Following this, the programme also won a prestigious Chancellor’s Award for Excellence.
This Master’s programme is offered to several cohorts per year. Singapore and Switzerland offer face-to-face preparatory courses. Why did you choose these two particular countries?
In a way, they chose the programme! Each of these countries has many teachers who are involved in TEYL and our partner institutions in these countries felt a link with our programme would benefit their teachers. Our partners also have personal experience of the programme as they have graduates of the MA in TEYL working in their institutions who know exactly what the programme is all about and how it works.
We have had a cohort in Singapore since 2005 (starting each December) and last summer we launched the Swiss cohort (August), which we were very happy about.
We also run two totally online cohorts each year, one starting at the beginning of October and one starting each March.
And what are your other professional interests, Annie?
The MA takes up a lot of my time, of course, but I am also interested in a few other things linked with TEYL!
I carry out TEYL research with my MA colleagues and I am delighted to also be part of a lovely group of Norwegian colleagues who are researching and writing about TEYL. I am on the Editorial Board of the Edinburgh University Press TESOL series and a member of the MATSDA committee. I am regularly asked to write chapters or articles about TEYL. In addition, I continue to write materials for young learners and their teachers and have recently been involved as a consultant and creator of materials for the Penguin Young Readers series, Mary Glasgow/ Scholastic Popcorn ELT Readers series, and Usborne ELT.

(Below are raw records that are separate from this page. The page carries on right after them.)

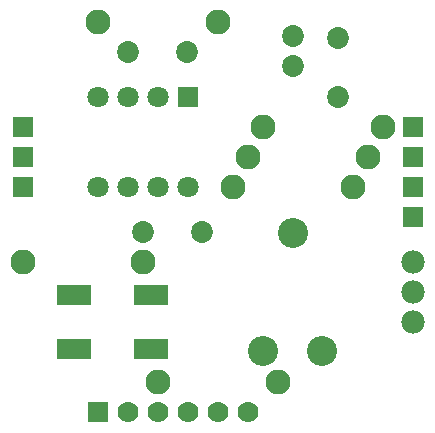
<source format=gts>
G04 ---------------------------- Layer name :TOP SOLDER LAYER*
G04 EasyEDA v5.7.26, Fri, 05 Oct 2018 08:41:05 GMT*
G04 54122b58c75541d9af0cf1b90c5639c7*
G04 Gerber Generator version 0.2*
G04 Scale: 100 percent, Rotated: No, Reflected: No *
G04 Dimensions in millimeters *
G04 leading zeros omitted , absolute positions ,3 integer and 3 decimal *
%FSLAX33Y33*%
%MOMM*%
G90*
G71D02*

%ADD13C,1.981200*%
%ADD14R,1.778000X1.778000*%
%ADD15R,1.803400X1.803400*%
%ADD16C,1.803400*%
%ADD17C,2.108200*%
%ADD18C,1.854200*%
%ADD19R,2.946400X1.727200*%
%ADD20C,1.778000*%
%ADD21C,2.543200*%

%LPD*%
G54D13*
G01X35562Y15237D03*
G01X35562Y12697D03*
G01X35562Y10157D03*
G54D14*
G01X35562Y19048D03*
G54D15*
G01X16510Y29210D03*
G54D16*
G01X13970Y29210D03*
G01X11430Y29210D03*
G01X8890Y29210D03*
G01X8890Y21590D03*
G01X11430Y21590D03*
G01X13970Y21590D03*
G01X16510Y21590D03*
G54D17*
G01X31750Y24130D03*
G01X21590Y24130D03*
G01X8890Y35560D03*
G01X19050Y35560D03*
G01X33022Y26668D03*
G01X22862Y26668D03*
G01X12702Y15238D03*
G01X2542Y15238D03*
G54D14*
G01X2540Y26670D03*
G01X2542Y24127D03*
G01X35560Y26670D03*
G01X35557Y24132D03*
G01X2540Y21590D03*
G01X35560Y21590D03*
G54D18*
G01X25400Y31846D03*
G01X25400Y34386D03*
G54D17*
G01X20322Y21588D03*
G01X30482Y21588D03*
G01X13972Y5078D03*
G01X24132Y5078D03*
G54D19*
G01X13411Y7899D03*
G01X6908Y7899D03*
G01X13411Y12420D03*
G01X6908Y12420D03*
G54D20*
G01X21590Y2540D03*
G01X19050Y2540D03*
G01X16510Y2540D03*
G01X13970Y2540D03*
G01X11430Y2540D03*
G54D14*
G01X8890Y2540D03*
G54D18*
G01X17729Y17780D03*
G01X12750Y17780D03*
G01X29210Y29260D03*
G01X29210Y34239D03*
G01X16459Y33020D03*
G01X11480Y33020D03*
G54D21*
G01X22898Y7699D03*
G01X25398Y17699D03*
G01X27898Y7699D03*
M00*
M02*

</source>
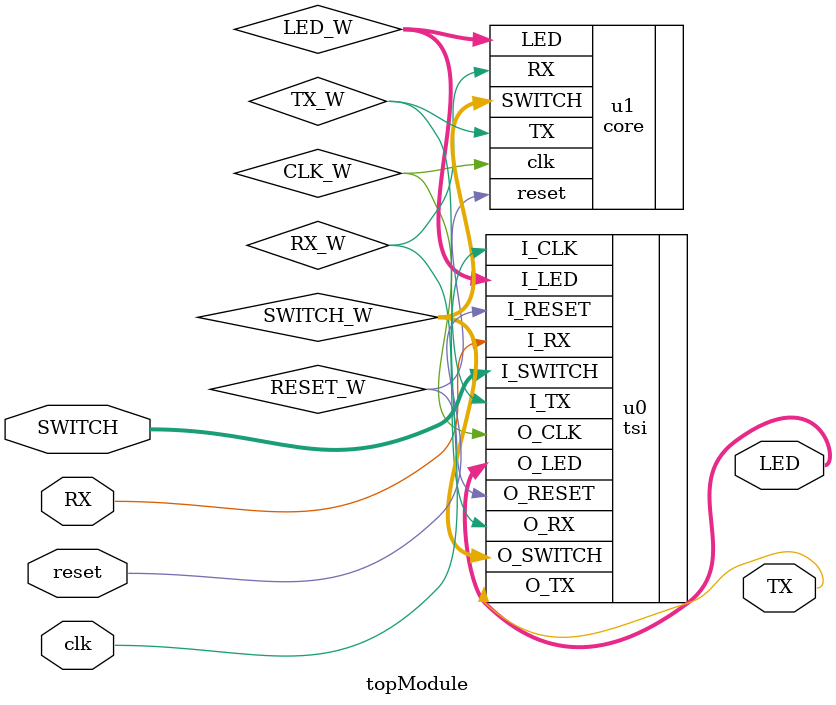
<source format=v>
`timescale 1ns / 1ps
module topModule(clk, reset, TX, LED, RX, SWITCH);

	input          clk, reset, RX;
	input    [7:0] SWITCH;
	
	output  [15:0] LED;
	output         TX;
	
	wire           CLK_W, RESET_W, TX_W, RX_W;
	wire    [15:0] LED_W;
	wire     [7:0] SWITCH_W;
	
	
	core u1 ( .clk(CLK_W), .reset(RESET_W)   , 
	          .TX(TX_W)  , .LED(LED_W)       ,
				 .RX(RX_W)  , .SWITCH(SWITCH_W)
			  );
			  
	tsi  u0 ( .I_CLK(clk)        , .I_RESET(reset)  , 
	          .I_RX(RX)          , .I_TX(TX_W)      , 
	          .I_SWITCH(SWITCH)  , .I_LED(LED_W)    ,
             .O_CLK(CLK_W)      , .O_RESET(RESET_W), 
				 .O_RX(RX_W)        , .O_TX(TX)        , 
				 .O_SWITCH(SWITCH_W), .O_LED(LED)
	        );

endmodule

</source>
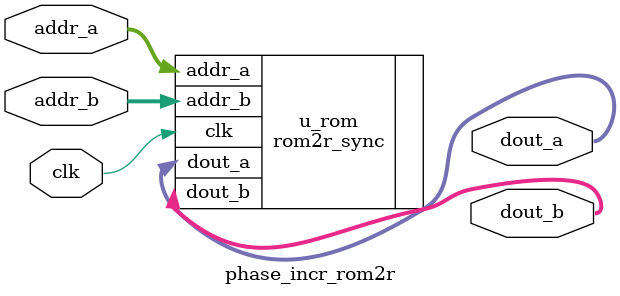
<source format=v>
`timescale 1ns/1ps
module phase_incr_rom2r #(
    parameter integer PHASE_W   = 32,
    parameter integer IDX_W     = 10,                       // index width
    parameter integer ROM_DEPTH = (1 << IDX_W),             // default depth
    parameter         INIT_FILE = "phase_incr_origin.mem"          // default file
)(
    input  wire                          clk,
    input  wire [$clog2(ROM_DEPTH)-1:0]  addr_a,            // index A
    output wire [PHASE_W-1:0]            dout_a,            // dphi A
    input  wire [$clog2(ROM_DEPTH)-1:0]  addr_b,            // index B
    output wire [PHASE_W-1:0]            dout_b             // dphi B
);
    rom2r_sync #(
        .WIDTH    (PHASE_W),
        .DEPTH    (ROM_DEPTH),
        .INIT_FILE(INIT_FILE)
    ) u_rom (
        .clk   (clk),
        .addr_a(addr_a),
        .dout_a(dout_a),
        .addr_b(addr_b),
        .dout_b(dout_b)
    );
endmodule
</source>
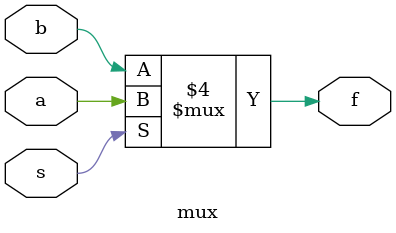
<source format=v>
module mux(a,b,s,f); 
    input a,b,s;
    output f; reg f;
    always@(s or a or b)
        if(s==1) f = a; 
        else f = b;
endmodule
</source>
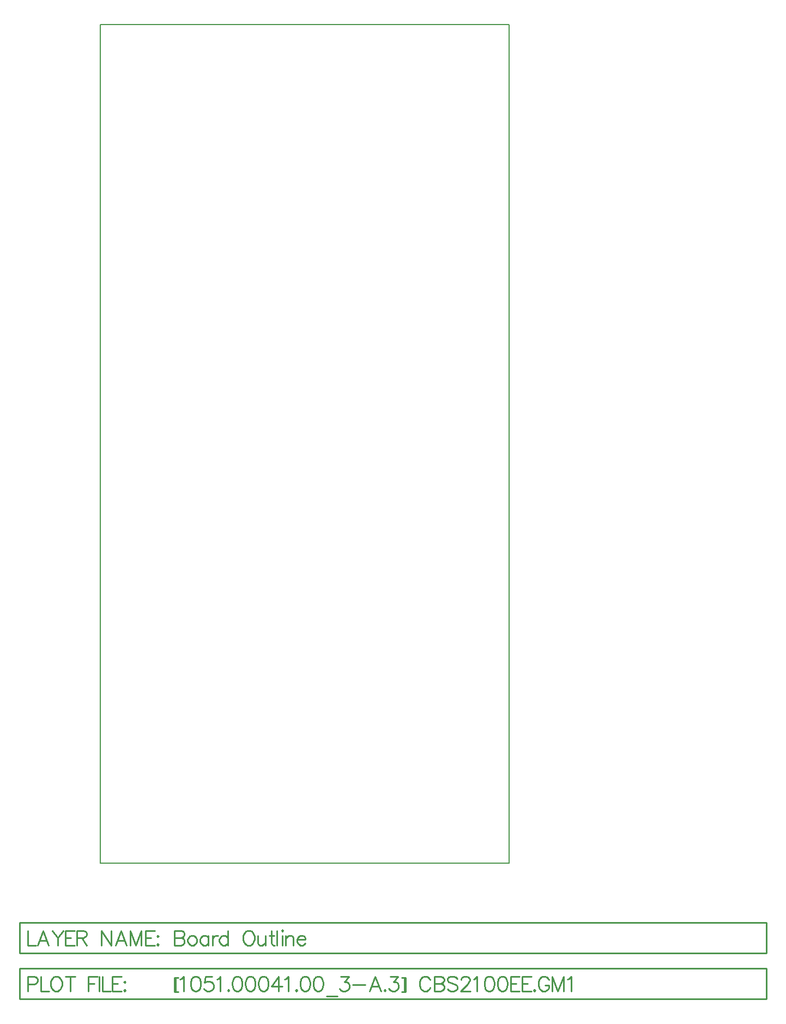
<source format=gm1>
G04 Layer_Color=16711935*
%FSLAX24Y24*%
%MOIN*%
G70*
G01*
G75*
%ADD10C,0.0100*%
%ADD30C,0.0050*%
D10*
X-4952Y-6455D02*
X40728D01*
X-4952Y-8305D02*
Y-6455D01*
Y-8305D02*
X40728D01*
Y-6455D01*
Y-5505D02*
Y-3655D01*
X-4952Y-5505D02*
X40728D01*
X-4952D02*
Y-3655D01*
X40728D01*
X4528Y-7021D02*
Y-7878D01*
X4570Y-7021D02*
Y-7878D01*
X4528Y-7021D02*
X4742D01*
X4528Y-7878D02*
X4742D01*
X4857Y-7107D02*
X4943Y-7064D01*
X5072Y-6935D01*
Y-7835D01*
X5774Y-6935D02*
X5646Y-6978D01*
X5560Y-7107D01*
X5517Y-7321D01*
Y-7449D01*
X5560Y-7664D01*
X5646Y-7792D01*
X5774Y-7835D01*
X5860D01*
X5989Y-7792D01*
X6074Y-7664D01*
X6117Y-7449D01*
Y-7321D01*
X6074Y-7107D01*
X5989Y-6978D01*
X5860Y-6935D01*
X5774D01*
X6833D02*
X6404D01*
X6361Y-7321D01*
X6404Y-7278D01*
X6533Y-7235D01*
X6661D01*
X6790Y-7278D01*
X6876Y-7364D01*
X6918Y-7492D01*
Y-7578D01*
X6876Y-7706D01*
X6790Y-7792D01*
X6661Y-7835D01*
X6533D01*
X6404Y-7792D01*
X6361Y-7749D01*
X6319Y-7664D01*
X7120Y-7107D02*
X7206Y-7064D01*
X7334Y-6935D01*
Y-7835D01*
X7823Y-7749D02*
X7780Y-7792D01*
X7823Y-7835D01*
X7865Y-7792D01*
X7823Y-7749D01*
X8320Y-6935D02*
X8191Y-6978D01*
X8105Y-7107D01*
X8063Y-7321D01*
Y-7449D01*
X8105Y-7664D01*
X8191Y-7792D01*
X8320Y-7835D01*
X8405D01*
X8534Y-7792D01*
X8620Y-7664D01*
X8662Y-7449D01*
Y-7321D01*
X8620Y-7107D01*
X8534Y-6978D01*
X8405Y-6935D01*
X8320D01*
X9121D02*
X8992Y-6978D01*
X8907Y-7107D01*
X8864Y-7321D01*
Y-7449D01*
X8907Y-7664D01*
X8992Y-7792D01*
X9121Y-7835D01*
X9207D01*
X9335Y-7792D01*
X9421Y-7664D01*
X9464Y-7449D01*
Y-7321D01*
X9421Y-7107D01*
X9335Y-6978D01*
X9207Y-6935D01*
X9121D01*
X9922D02*
X9794Y-6978D01*
X9708Y-7107D01*
X9665Y-7321D01*
Y-7449D01*
X9708Y-7664D01*
X9794Y-7792D01*
X9922Y-7835D01*
X10008D01*
X10136Y-7792D01*
X10222Y-7664D01*
X10265Y-7449D01*
Y-7321D01*
X10222Y-7107D01*
X10136Y-6978D01*
X10008Y-6935D01*
X9922D01*
X10895D02*
X10466Y-7535D01*
X11109D01*
X10895Y-6935D02*
Y-7835D01*
X11268Y-7107D02*
X11353Y-7064D01*
X11482Y-6935D01*
Y-7835D01*
X11970Y-7749D02*
X11927Y-7792D01*
X11970Y-7835D01*
X12013Y-7792D01*
X11970Y-7749D01*
X12467Y-6935D02*
X12339Y-6978D01*
X12253Y-7107D01*
X12210Y-7321D01*
Y-7449D01*
X12253Y-7664D01*
X12339Y-7792D01*
X12467Y-7835D01*
X12553D01*
X12682Y-7792D01*
X12767Y-7664D01*
X12810Y-7449D01*
Y-7321D01*
X12767Y-7107D01*
X12682Y-6978D01*
X12553Y-6935D01*
X12467D01*
X13269D02*
X13140Y-6978D01*
X13054Y-7107D01*
X13011Y-7321D01*
Y-7449D01*
X13054Y-7664D01*
X13140Y-7792D01*
X13269Y-7835D01*
X13354D01*
X13483Y-7792D01*
X13568Y-7664D01*
X13611Y-7449D01*
Y-7321D01*
X13568Y-7107D01*
X13483Y-6978D01*
X13354Y-6935D01*
X13269D01*
X13813Y-8135D02*
X14498D01*
X14700Y-6935D02*
X15171D01*
X14914Y-7278D01*
X15042D01*
X15128Y-7321D01*
X15171Y-7364D01*
X15214Y-7492D01*
Y-7578D01*
X15171Y-7706D01*
X15085Y-7792D01*
X14957Y-7835D01*
X14828D01*
X14700Y-7792D01*
X14657Y-7749D01*
X14614Y-7664D01*
X15415Y-7449D02*
X16186D01*
X17138Y-7835D02*
X16795Y-6935D01*
X16452Y-7835D01*
X16581Y-7535D02*
X17009D01*
X17391Y-7749D02*
X17348Y-7792D01*
X17391Y-7835D01*
X17433Y-7792D01*
X17391Y-7749D01*
X17716Y-6935D02*
X18187D01*
X17930Y-7278D01*
X18059D01*
X18145Y-7321D01*
X18187Y-7364D01*
X18230Y-7492D01*
Y-7578D01*
X18187Y-7706D01*
X18102Y-7792D01*
X17973Y-7835D01*
X17845D01*
X17716Y-7792D01*
X17673Y-7749D01*
X17630Y-7664D01*
X18603Y-7021D02*
Y-7878D01*
X18646Y-7021D02*
Y-7878D01*
X18432Y-7021D02*
X18646D01*
X18432Y-7878D02*
X18646D01*
X20159Y-7149D02*
X20116Y-7064D01*
X20030Y-6978D01*
X19944Y-6935D01*
X19773D01*
X19687Y-6978D01*
X19601Y-7064D01*
X19559Y-7149D01*
X19516Y-7278D01*
Y-7492D01*
X19559Y-7621D01*
X19601Y-7706D01*
X19687Y-7792D01*
X19773Y-7835D01*
X19944D01*
X20030Y-7792D01*
X20116Y-7706D01*
X20159Y-7621D01*
X20411Y-6935D02*
Y-7835D01*
Y-6935D02*
X20797D01*
X20925Y-6978D01*
X20968Y-7021D01*
X21011Y-7107D01*
Y-7192D01*
X20968Y-7278D01*
X20925Y-7321D01*
X20797Y-7364D01*
X20411D02*
X20797D01*
X20925Y-7407D01*
X20968Y-7449D01*
X21011Y-7535D01*
Y-7664D01*
X20968Y-7749D01*
X20925Y-7792D01*
X20797Y-7835D01*
X20411D01*
X21812Y-7064D02*
X21727Y-6978D01*
X21598Y-6935D01*
X21427D01*
X21298Y-6978D01*
X21213Y-7064D01*
Y-7149D01*
X21255Y-7235D01*
X21298Y-7278D01*
X21384Y-7321D01*
X21641Y-7407D01*
X21727Y-7449D01*
X21770Y-7492D01*
X21812Y-7578D01*
Y-7706D01*
X21727Y-7792D01*
X21598Y-7835D01*
X21427D01*
X21298Y-7792D01*
X21213Y-7706D01*
X22057Y-7149D02*
Y-7107D01*
X22100Y-7021D01*
X22142Y-6978D01*
X22228Y-6935D01*
X22399D01*
X22485Y-6978D01*
X22528Y-7021D01*
X22571Y-7107D01*
Y-7192D01*
X22528Y-7278D01*
X22442Y-7407D01*
X22014Y-7835D01*
X22614D01*
X22815Y-7107D02*
X22901Y-7064D01*
X23029Y-6935D01*
Y-7835D01*
X23732Y-6935D02*
X23603Y-6978D01*
X23518Y-7107D01*
X23475Y-7321D01*
Y-7449D01*
X23518Y-7664D01*
X23603Y-7792D01*
X23732Y-7835D01*
X23818D01*
X23946Y-7792D01*
X24032Y-7664D01*
X24075Y-7449D01*
Y-7321D01*
X24032Y-7107D01*
X23946Y-6978D01*
X23818Y-6935D01*
X23732D01*
X24533D02*
X24405Y-6978D01*
X24319Y-7107D01*
X24276Y-7321D01*
Y-7449D01*
X24319Y-7664D01*
X24405Y-7792D01*
X24533Y-7835D01*
X24619D01*
X24748Y-7792D01*
X24833Y-7664D01*
X24876Y-7449D01*
Y-7321D01*
X24833Y-7107D01*
X24748Y-6978D01*
X24619Y-6935D01*
X24533D01*
X25634D02*
X25077D01*
Y-7835D01*
X25634D01*
X25077Y-7364D02*
X25420D01*
X26341Y-6935D02*
X25784D01*
Y-7835D01*
X26341D01*
X25784Y-7364D02*
X26127D01*
X26534Y-7749D02*
X26491Y-7792D01*
X26534Y-7835D01*
X26577Y-7792D01*
X26534Y-7749D01*
X27417Y-7149D02*
X27374Y-7064D01*
X27288Y-6978D01*
X27203Y-6935D01*
X27031D01*
X26946Y-6978D01*
X26860Y-7064D01*
X26817Y-7149D01*
X26774Y-7278D01*
Y-7492D01*
X26817Y-7621D01*
X26860Y-7706D01*
X26946Y-7792D01*
X27031Y-7835D01*
X27203D01*
X27288Y-7792D01*
X27374Y-7706D01*
X27417Y-7621D01*
Y-7492D01*
X27203D02*
X27417D01*
X27623Y-6935D02*
Y-7835D01*
Y-6935D02*
X27965Y-7835D01*
X28308Y-6935D02*
X27965Y-7835D01*
X28308Y-6935D02*
Y-7835D01*
X28565Y-7107D02*
X28651Y-7064D01*
X28780Y-6935D01*
Y-7835D01*
X-4462Y-7407D02*
X-4077D01*
X-3948Y-7364D01*
X-3905Y-7321D01*
X-3863Y-7235D01*
Y-7107D01*
X-3905Y-7021D01*
X-3948Y-6978D01*
X-4077Y-6935D01*
X-4462D01*
Y-7835D01*
X-3661Y-6935D02*
Y-7835D01*
X-3147D01*
X-2791Y-6935D02*
X-2877Y-6978D01*
X-2963Y-7064D01*
X-3006Y-7149D01*
X-3048Y-7278D01*
Y-7492D01*
X-3006Y-7621D01*
X-2963Y-7706D01*
X-2877Y-7792D01*
X-2791Y-7835D01*
X-2620D01*
X-2534Y-7792D01*
X-2449Y-7706D01*
X-2406Y-7621D01*
X-2363Y-7492D01*
Y-7278D01*
X-2406Y-7149D01*
X-2449Y-7064D01*
X-2534Y-6978D01*
X-2620Y-6935D01*
X-2791D01*
X-1853D02*
Y-7835D01*
X-2153Y-6935D02*
X-1553D01*
X-739D02*
Y-7835D01*
Y-6935D02*
X-182D01*
X-739Y-7364D02*
X-396D01*
X-79Y-6935D02*
Y-7835D01*
X109Y-6935D02*
Y-7835D01*
X624D01*
X1279Y-6935D02*
X722D01*
Y-7835D01*
X1279D01*
X722Y-7364D02*
X1065D01*
X1472Y-7235D02*
X1429Y-7278D01*
X1472Y-7321D01*
X1515Y-7278D01*
X1472Y-7235D01*
Y-7749D02*
X1429Y-7792D01*
X1472Y-7835D01*
X1515Y-7792D01*
X1472Y-7749D01*
X-4462Y-4135D02*
Y-5035D01*
X-3948D01*
X-3164D02*
X-3507Y-4135D01*
X-3850Y-5035D01*
X-3721Y-4735D02*
X-3293D01*
X-2954Y-4135D02*
X-2611Y-4564D01*
Y-5035D01*
X-2269Y-4135D02*
X-2611Y-4564D01*
X-1596Y-4135D02*
X-2153D01*
Y-5035D01*
X-1596D01*
X-2153Y-4564D02*
X-1810D01*
X-1446Y-4135D02*
Y-5035D01*
Y-4135D02*
X-1060D01*
X-932Y-4178D01*
X-889Y-4221D01*
X-846Y-4307D01*
Y-4392D01*
X-889Y-4478D01*
X-932Y-4521D01*
X-1060Y-4564D01*
X-1446D01*
X-1146D02*
X-846Y-5035D01*
X62Y-4135D02*
Y-5035D01*
Y-4135D02*
X662Y-5035D01*
Y-4135D02*
Y-5035D01*
X1596D02*
X1253Y-4135D01*
X911Y-5035D01*
X1039Y-4735D02*
X1468D01*
X1806Y-4135D02*
Y-5035D01*
Y-4135D02*
X2149Y-5035D01*
X2492Y-4135D02*
X2149Y-5035D01*
X2492Y-4135D02*
Y-5035D01*
X3306Y-4135D02*
X2749D01*
Y-5035D01*
X3306D01*
X2749Y-4564D02*
X3092D01*
X3499Y-4435D02*
X3456Y-4478D01*
X3499Y-4521D01*
X3542Y-4478D01*
X3499Y-4435D01*
Y-4949D02*
X3456Y-4992D01*
X3499Y-5035D01*
X3542Y-4992D01*
X3499Y-4949D01*
X4528Y-4135D02*
Y-5035D01*
Y-4135D02*
X4913D01*
X5042Y-4178D01*
X5085Y-4221D01*
X5127Y-4307D01*
Y-4392D01*
X5085Y-4478D01*
X5042Y-4521D01*
X4913Y-4564D01*
X4528D02*
X4913D01*
X5042Y-4607D01*
X5085Y-4649D01*
X5127Y-4735D01*
Y-4864D01*
X5085Y-4949D01*
X5042Y-4992D01*
X4913Y-5035D01*
X4528D01*
X5543Y-4435D02*
X5457Y-4478D01*
X5372Y-4564D01*
X5329Y-4692D01*
Y-4778D01*
X5372Y-4906D01*
X5457Y-4992D01*
X5543Y-5035D01*
X5672D01*
X5757Y-4992D01*
X5843Y-4906D01*
X5886Y-4778D01*
Y-4692D01*
X5843Y-4564D01*
X5757Y-4478D01*
X5672Y-4435D01*
X5543D01*
X6597D02*
Y-5035D01*
Y-4564D02*
X6511Y-4478D01*
X6426Y-4435D01*
X6297D01*
X6211Y-4478D01*
X6126Y-4564D01*
X6083Y-4692D01*
Y-4778D01*
X6126Y-4906D01*
X6211Y-4992D01*
X6297Y-5035D01*
X6426D01*
X6511Y-4992D01*
X6597Y-4906D01*
X6837Y-4435D02*
Y-5035D01*
Y-4692D02*
X6880Y-4564D01*
X6966Y-4478D01*
X7051Y-4435D01*
X7180D01*
X7775Y-4135D02*
Y-5035D01*
Y-4564D02*
X7690Y-4478D01*
X7604Y-4435D01*
X7476D01*
X7390Y-4478D01*
X7304Y-4564D01*
X7261Y-4692D01*
Y-4778D01*
X7304Y-4906D01*
X7390Y-4992D01*
X7476Y-5035D01*
X7604D01*
X7690Y-4992D01*
X7775Y-4906D01*
X8979Y-4135D02*
X8894Y-4178D01*
X8808Y-4264D01*
X8765Y-4349D01*
X8722Y-4478D01*
Y-4692D01*
X8765Y-4821D01*
X8808Y-4906D01*
X8894Y-4992D01*
X8979Y-5035D01*
X9151D01*
X9237Y-4992D01*
X9322Y-4906D01*
X9365Y-4821D01*
X9408Y-4692D01*
Y-4478D01*
X9365Y-4349D01*
X9322Y-4264D01*
X9237Y-4178D01*
X9151Y-4135D01*
X8979D01*
X9618Y-4435D02*
Y-4864D01*
X9661Y-4992D01*
X9746Y-5035D01*
X9875D01*
X9961Y-4992D01*
X10089Y-4864D01*
Y-4435D02*
Y-5035D01*
X10453Y-4135D02*
Y-4864D01*
X10496Y-4992D01*
X10582Y-5035D01*
X10668D01*
X10325Y-4435D02*
X10625D01*
X10796Y-4135D02*
Y-5035D01*
X11070Y-4135D02*
X11113Y-4178D01*
X11156Y-4135D01*
X11113Y-4092D01*
X11070Y-4135D01*
X11113Y-4435D02*
Y-5035D01*
X11315Y-4435D02*
Y-5035D01*
Y-4607D02*
X11443Y-4478D01*
X11529Y-4435D01*
X11657D01*
X11743Y-4478D01*
X11786Y-4607D01*
Y-5035D01*
X12022Y-4692D02*
X12536D01*
Y-4607D01*
X12493Y-4521D01*
X12450Y-4478D01*
X12364Y-4435D01*
X12236D01*
X12150Y-4478D01*
X12065Y-4564D01*
X12022Y-4692D01*
Y-4778D01*
X12065Y-4906D01*
X12150Y-4992D01*
X12236Y-5035D01*
X12364D01*
X12450Y-4992D01*
X12536Y-4906D01*
D30*
X0Y0D02*
Y51250D01*
Y0D02*
X25000D01*
Y51250D01*
X0D02*
X25000D01*
M02*

</source>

I have also written an online course An Introduction to Teaching English to Young Learners for those new to TEYL for Heinle Cengage, an American publisher.
Throughout your experience in teaching training, particularly in training future Young Learner teachers, what might you say is one of the more difficult or tricky areas to deal with?
Helping teachers involved in TEYL understand how important it is to link the learners’ cognitive, social, linguistic, and physical development to the teaching and learning being carried out and the importance of keeping all teaching and learning meaningful and purposeful for the learners. I think this can be hard to understand and carry out in our classrooms for a lot of reasons, depending on the teachers’ training and experience with language learning.
If you could give one pearl of wisdom for future YL teachers, what would it be?
I think it is important at every stage of teaching to ask yourself, “Why?” Why am I doing this activity? Why am I using this material? Why am I teaching in this way? Why am I assessing learning like this… and so on. As teachers, it is imperative that we can answer that question “Why?” about any aspect of our teaching and choice of approaches and resources.
And Annie, let’s not forget that you have a life outside the University of York and teacher training. What are your other interests? What do you do in your free time?
There isn’t much free time left, but I do love music of all sorts and going to concerts. I love singing and have been singing with a brilliant Brazilian jazz pianist for a couple of years. In fact, to celebrate my 60th birthday I recorded a personal jazz album with him and a wonderful group of jazz musicians – it was great fun!
And could we finish with a snippet of information not many people know about you?
I am actually in The Beatles Anthology as a 9-year-old! It is in an extract from a BBC documentary made about The Beatles in 1961, which also occasionally pops up on TV when there is a programme about their early lives! Of course, being a Liverpudlian, I love The Beatles and I can remember that whole day of filming in Liverpool being a very exciting day indeed!
Thank you so much for your time, Annie.